## Material supplied

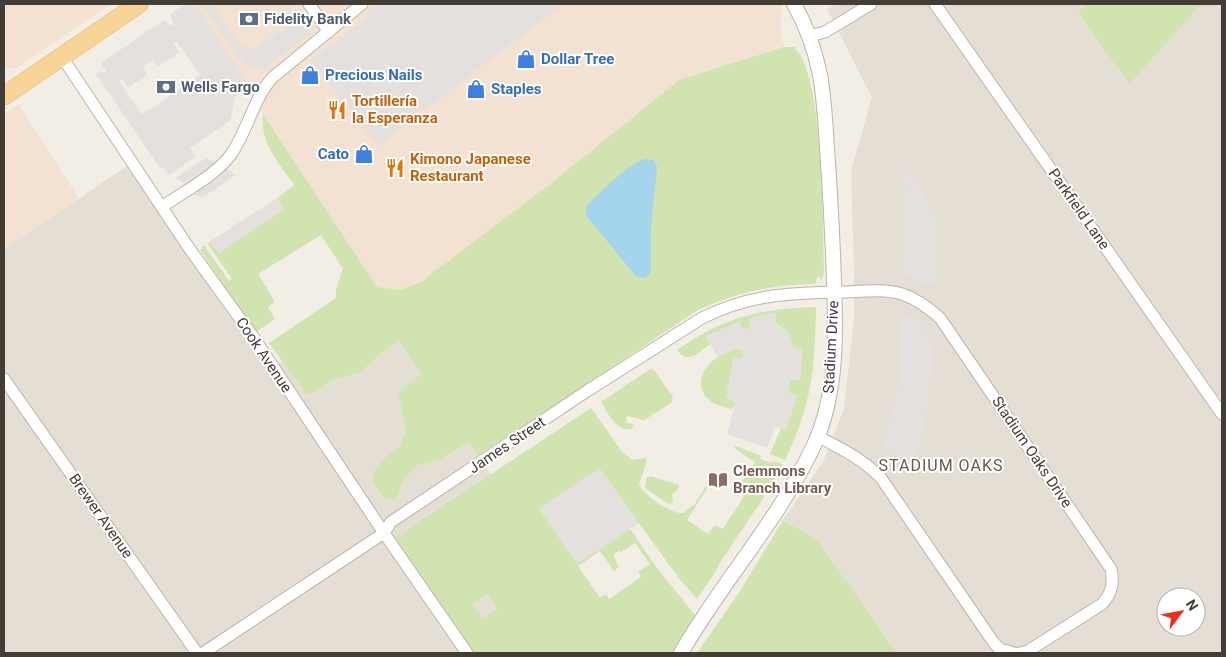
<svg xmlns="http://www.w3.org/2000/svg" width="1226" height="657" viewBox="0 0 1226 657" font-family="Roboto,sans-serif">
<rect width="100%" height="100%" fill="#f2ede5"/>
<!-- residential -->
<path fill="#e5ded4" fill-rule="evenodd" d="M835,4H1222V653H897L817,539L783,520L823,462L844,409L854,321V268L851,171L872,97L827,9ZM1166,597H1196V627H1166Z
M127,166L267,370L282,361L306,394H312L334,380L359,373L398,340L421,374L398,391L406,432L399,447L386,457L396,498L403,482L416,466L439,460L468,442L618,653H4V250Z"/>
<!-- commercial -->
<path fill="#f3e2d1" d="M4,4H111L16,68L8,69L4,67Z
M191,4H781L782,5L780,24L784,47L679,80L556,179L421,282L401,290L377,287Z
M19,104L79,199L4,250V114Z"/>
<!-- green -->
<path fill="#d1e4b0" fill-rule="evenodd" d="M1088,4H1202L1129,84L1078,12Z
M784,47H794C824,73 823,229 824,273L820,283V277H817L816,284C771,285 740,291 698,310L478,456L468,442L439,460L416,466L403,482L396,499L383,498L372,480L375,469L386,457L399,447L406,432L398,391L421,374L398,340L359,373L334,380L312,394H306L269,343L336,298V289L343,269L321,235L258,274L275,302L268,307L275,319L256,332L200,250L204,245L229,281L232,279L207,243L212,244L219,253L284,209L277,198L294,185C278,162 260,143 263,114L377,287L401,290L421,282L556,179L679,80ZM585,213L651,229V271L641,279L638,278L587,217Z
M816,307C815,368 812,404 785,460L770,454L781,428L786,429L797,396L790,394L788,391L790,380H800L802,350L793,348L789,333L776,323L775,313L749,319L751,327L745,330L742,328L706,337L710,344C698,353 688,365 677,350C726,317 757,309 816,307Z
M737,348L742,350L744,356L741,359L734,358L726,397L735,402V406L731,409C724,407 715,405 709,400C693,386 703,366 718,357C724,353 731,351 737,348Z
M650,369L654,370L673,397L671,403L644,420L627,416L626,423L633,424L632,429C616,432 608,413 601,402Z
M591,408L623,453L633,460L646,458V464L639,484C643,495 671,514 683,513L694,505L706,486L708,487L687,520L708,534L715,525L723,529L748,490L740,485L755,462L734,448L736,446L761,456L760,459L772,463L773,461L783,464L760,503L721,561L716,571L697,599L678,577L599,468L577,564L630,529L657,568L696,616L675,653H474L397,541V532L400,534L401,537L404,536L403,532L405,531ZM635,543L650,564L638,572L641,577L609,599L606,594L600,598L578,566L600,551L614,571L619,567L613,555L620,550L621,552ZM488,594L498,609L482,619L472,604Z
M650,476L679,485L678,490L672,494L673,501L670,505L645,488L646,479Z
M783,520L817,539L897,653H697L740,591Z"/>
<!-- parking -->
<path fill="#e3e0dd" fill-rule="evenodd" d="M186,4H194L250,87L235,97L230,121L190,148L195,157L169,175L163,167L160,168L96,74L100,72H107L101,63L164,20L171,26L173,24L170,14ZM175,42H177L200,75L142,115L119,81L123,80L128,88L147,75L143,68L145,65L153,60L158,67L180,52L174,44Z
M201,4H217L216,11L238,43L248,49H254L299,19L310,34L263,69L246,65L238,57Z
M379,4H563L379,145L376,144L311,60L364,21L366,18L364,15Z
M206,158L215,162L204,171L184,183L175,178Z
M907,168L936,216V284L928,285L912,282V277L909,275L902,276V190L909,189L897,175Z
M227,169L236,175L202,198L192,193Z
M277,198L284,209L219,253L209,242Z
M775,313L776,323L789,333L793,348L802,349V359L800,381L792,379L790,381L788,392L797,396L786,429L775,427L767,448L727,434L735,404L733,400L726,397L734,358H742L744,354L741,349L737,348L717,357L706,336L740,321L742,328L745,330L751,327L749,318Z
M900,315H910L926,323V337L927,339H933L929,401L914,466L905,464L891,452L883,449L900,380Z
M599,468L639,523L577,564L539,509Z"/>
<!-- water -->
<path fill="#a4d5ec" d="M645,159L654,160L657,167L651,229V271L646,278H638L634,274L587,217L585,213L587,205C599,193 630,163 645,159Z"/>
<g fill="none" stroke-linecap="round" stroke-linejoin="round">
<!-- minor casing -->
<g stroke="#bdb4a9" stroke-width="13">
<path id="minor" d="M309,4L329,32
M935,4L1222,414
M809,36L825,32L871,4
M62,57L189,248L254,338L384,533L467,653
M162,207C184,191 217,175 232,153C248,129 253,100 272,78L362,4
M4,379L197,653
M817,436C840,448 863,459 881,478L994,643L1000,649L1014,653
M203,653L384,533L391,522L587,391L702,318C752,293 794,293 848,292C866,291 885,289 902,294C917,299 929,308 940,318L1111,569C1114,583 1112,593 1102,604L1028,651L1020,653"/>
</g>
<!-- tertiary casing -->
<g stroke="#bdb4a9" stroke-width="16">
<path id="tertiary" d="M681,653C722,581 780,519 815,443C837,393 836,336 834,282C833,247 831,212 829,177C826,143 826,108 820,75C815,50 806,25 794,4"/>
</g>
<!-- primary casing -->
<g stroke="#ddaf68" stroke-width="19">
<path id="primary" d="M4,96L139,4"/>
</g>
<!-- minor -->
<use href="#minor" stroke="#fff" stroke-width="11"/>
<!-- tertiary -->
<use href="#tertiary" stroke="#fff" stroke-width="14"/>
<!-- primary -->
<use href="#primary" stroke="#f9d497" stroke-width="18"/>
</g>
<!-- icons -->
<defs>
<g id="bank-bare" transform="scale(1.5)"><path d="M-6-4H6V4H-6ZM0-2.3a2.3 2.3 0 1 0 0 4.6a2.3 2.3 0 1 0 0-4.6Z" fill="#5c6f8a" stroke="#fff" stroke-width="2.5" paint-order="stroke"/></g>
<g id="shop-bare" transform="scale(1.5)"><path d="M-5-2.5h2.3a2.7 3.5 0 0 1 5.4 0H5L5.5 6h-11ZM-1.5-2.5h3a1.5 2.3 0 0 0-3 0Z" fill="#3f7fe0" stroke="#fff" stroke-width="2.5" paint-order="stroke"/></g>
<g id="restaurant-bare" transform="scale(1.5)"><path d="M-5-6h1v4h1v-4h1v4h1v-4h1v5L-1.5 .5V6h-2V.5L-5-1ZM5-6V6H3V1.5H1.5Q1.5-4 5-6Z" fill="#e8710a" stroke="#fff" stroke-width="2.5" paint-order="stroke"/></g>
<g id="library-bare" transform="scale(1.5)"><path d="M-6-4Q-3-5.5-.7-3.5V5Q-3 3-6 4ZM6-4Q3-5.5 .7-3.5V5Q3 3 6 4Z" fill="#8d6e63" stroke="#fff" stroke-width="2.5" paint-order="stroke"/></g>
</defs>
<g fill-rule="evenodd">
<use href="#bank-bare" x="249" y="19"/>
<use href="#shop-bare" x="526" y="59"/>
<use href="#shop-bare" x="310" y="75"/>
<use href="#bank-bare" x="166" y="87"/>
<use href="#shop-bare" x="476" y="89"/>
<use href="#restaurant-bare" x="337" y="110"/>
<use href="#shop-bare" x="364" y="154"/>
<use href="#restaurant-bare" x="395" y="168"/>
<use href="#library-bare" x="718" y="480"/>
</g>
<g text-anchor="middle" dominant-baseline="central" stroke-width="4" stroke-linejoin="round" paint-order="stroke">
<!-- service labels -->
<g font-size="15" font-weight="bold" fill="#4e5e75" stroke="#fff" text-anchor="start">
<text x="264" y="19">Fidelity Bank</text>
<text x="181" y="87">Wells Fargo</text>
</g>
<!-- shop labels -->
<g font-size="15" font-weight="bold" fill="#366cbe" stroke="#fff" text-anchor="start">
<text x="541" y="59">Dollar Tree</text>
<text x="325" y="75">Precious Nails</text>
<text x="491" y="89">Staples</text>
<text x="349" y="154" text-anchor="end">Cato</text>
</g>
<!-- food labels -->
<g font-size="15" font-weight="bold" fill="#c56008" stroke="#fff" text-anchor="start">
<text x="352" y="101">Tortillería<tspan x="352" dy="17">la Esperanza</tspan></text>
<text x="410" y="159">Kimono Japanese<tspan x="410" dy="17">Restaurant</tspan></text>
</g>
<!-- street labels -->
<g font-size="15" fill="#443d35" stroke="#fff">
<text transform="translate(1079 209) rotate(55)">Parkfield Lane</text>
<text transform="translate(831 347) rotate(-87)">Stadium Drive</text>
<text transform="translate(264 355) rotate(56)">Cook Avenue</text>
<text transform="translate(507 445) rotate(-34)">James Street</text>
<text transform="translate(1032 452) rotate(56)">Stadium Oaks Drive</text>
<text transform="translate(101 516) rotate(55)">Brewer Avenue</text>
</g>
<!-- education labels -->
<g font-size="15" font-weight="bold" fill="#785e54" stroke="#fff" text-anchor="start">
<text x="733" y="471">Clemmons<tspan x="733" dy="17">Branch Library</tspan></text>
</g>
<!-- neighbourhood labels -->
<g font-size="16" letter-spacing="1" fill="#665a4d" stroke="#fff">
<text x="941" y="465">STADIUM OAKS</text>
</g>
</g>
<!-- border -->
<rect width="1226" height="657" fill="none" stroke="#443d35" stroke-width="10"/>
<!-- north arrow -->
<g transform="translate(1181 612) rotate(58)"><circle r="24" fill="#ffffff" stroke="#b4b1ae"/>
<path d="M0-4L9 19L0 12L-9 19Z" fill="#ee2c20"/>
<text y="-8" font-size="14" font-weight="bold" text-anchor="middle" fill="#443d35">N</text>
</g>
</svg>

## Task statement
Show each line in the data where the string "round" appears.

## Task response
<g fill="none" stroke-linecap="round" stroke-linejoin="round">
<g text-anchor="middle" dominant-baseline="central" stroke-width="4" stroke-linejoin="round" paint-order="stroke">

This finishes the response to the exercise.